The deadly delta variant of the coronavirus is now raging through the United States. As of June 15, the highest prevalence of the variant is in a ten-state cluster of mostly red-leaning areas — places like South Dakota, known for its super-spreader events last year like the Sturgis motorcycle debauchery and the Mt. Rushmore Trump rally debacle.
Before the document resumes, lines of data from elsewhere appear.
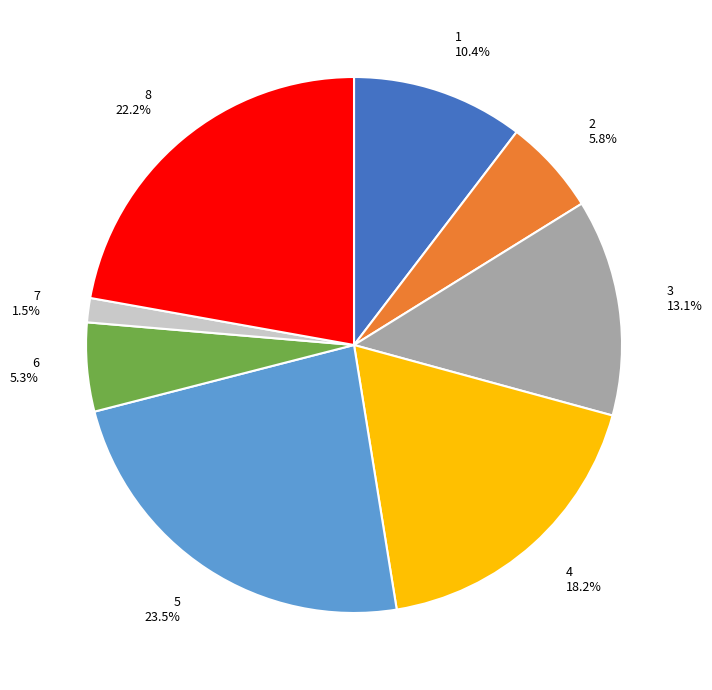

What percentage is NOT represented by 2?

94.2%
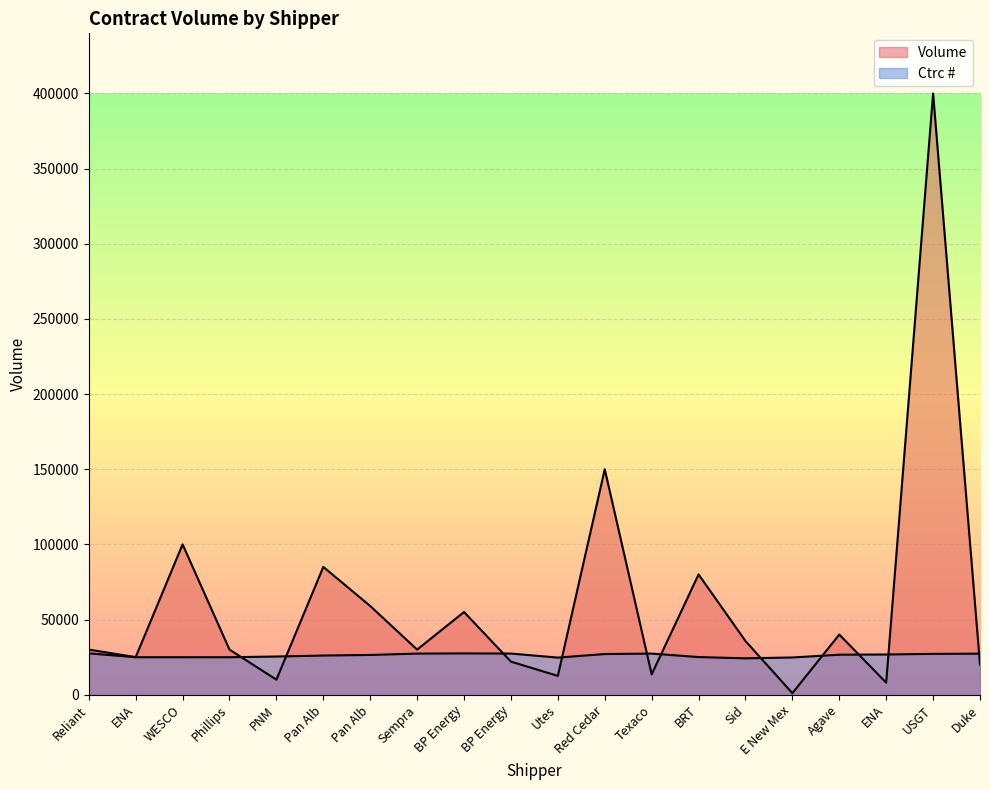

True or false: Ctrc # and Volume cross at least once.

True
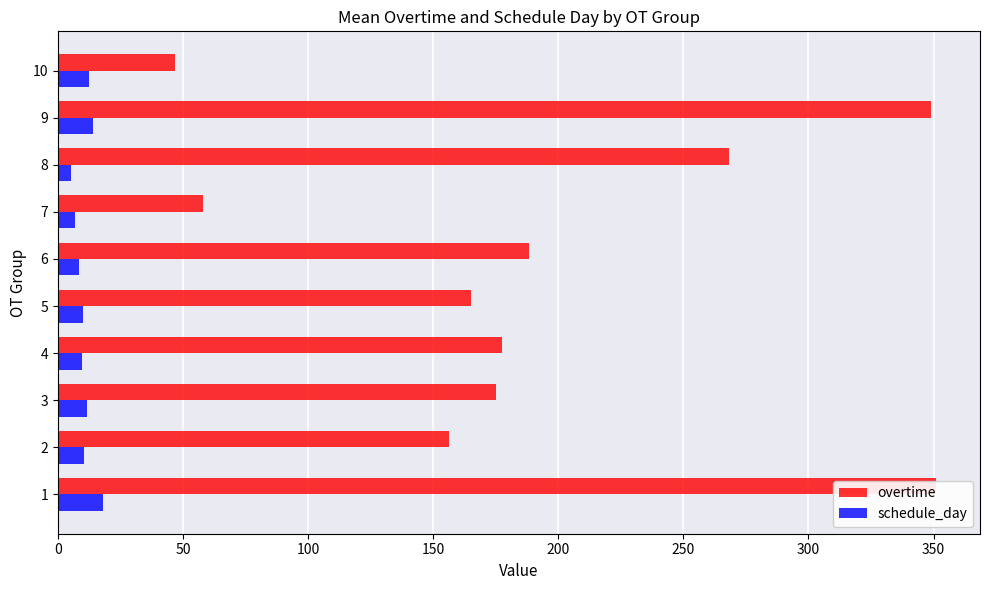

What is the spread (max minus min) of values at 5?

155.1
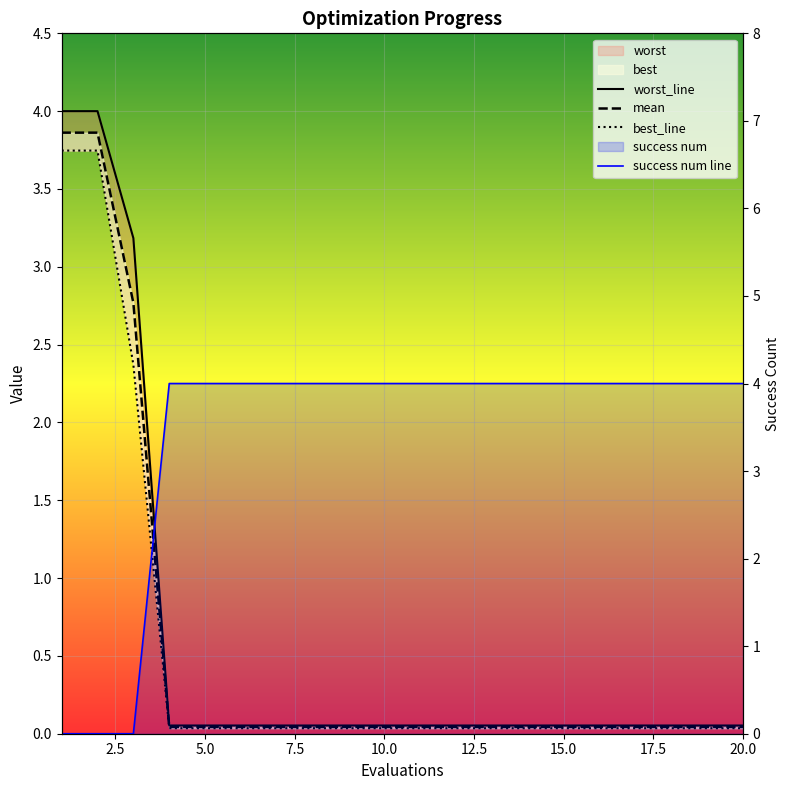

List the series in order of their peak value, highest first.

success num line, worst_line, mean, best_line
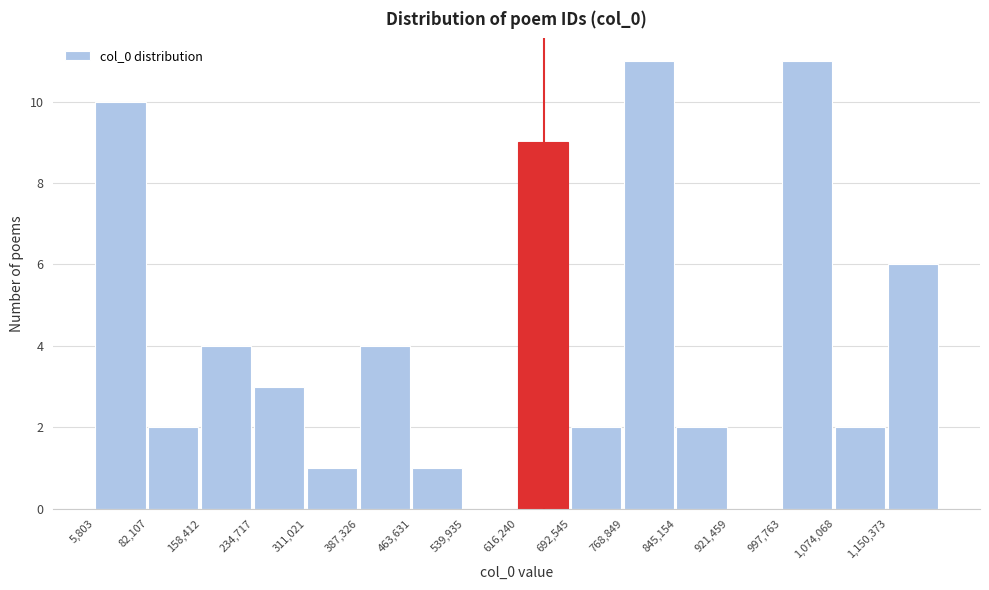

Reading left to right, transcribe this chart: for each bar, give the range it covers on the x-axis and its height. Neither the bar edges nor the heights are printed on the chart, so give them approximately, as read against the axes.

10000 to 80000: 10
80000 to 160000: 2
160000 to 230000: 4
230000 to 310000: 3
310000 to 390000: 1
390000 to 460000: 4
460000 to 540000: 1
540000 to 620000: 0
620000 to 690000: 9
690000 to 770000: 2
770000 to 850000: 11
850000 to 920000: 2
920000 to 1000000: 0
1000000 to 1070000: 11
1070000 to 1150000: 2
1150000 to 1230000: 6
And in Missouri, my conservative red-state neighbor, where the Delta variant has found a welcoming committee in the rural parts of the state. Recently on NPR, Amanda Hedgpeth, vice president at CoxHealth, based in Springfield, MO, explained that the variant is moving rapidly into areas of the state with vaccination rates as low as 17 percent. Funny how that works.

“Patients that are less likely to get the vaccine tend to live in more rural areas, tend to live in more red areas or red states, [and tend to be] those without a college education and those that are evangelical,” Hedgpeth said.

One could assume that the less education you have, the less you will trust science when experts tell you the vaccine is safe and does not contain, for example, a tracking device attached to Bill Gates’ Microsoft network.

The lack of trust in politicians spans an assortment of often conflicting demographics, but, given the voting patterns in the last two presidential elections, it is not a stretch to suggest that right-leaning conservatives pretty much oppose anything President Biden proposes, including getting the vaccine.

I remember receiving my oral polio vaccine as a young elementary-school kid on the Southside of Chicago. As Lawrence Wright observes in his new book ‘The Plague Year,’ I was part of a “heroic international effort [that] over decades has led to the point that this incurable disease is on the verge of extinction.”

But times have changed, thanks in no small part to anti-vaxxers like Robert Kennedy Jr. and the ability for disinformation to spread, well, as fast as the delta variant. Wright suggests that we are in a race between science and conspiracy that undermines a national effort as in the case of polio.

I wish I could predict that science will ultimately win out, but, sadly, given the present state of these divided United States, predicting the future is a fool’s errand.

Stephen J. Lyons is the author of five books of essays and journalism. His newest book is “West of East.”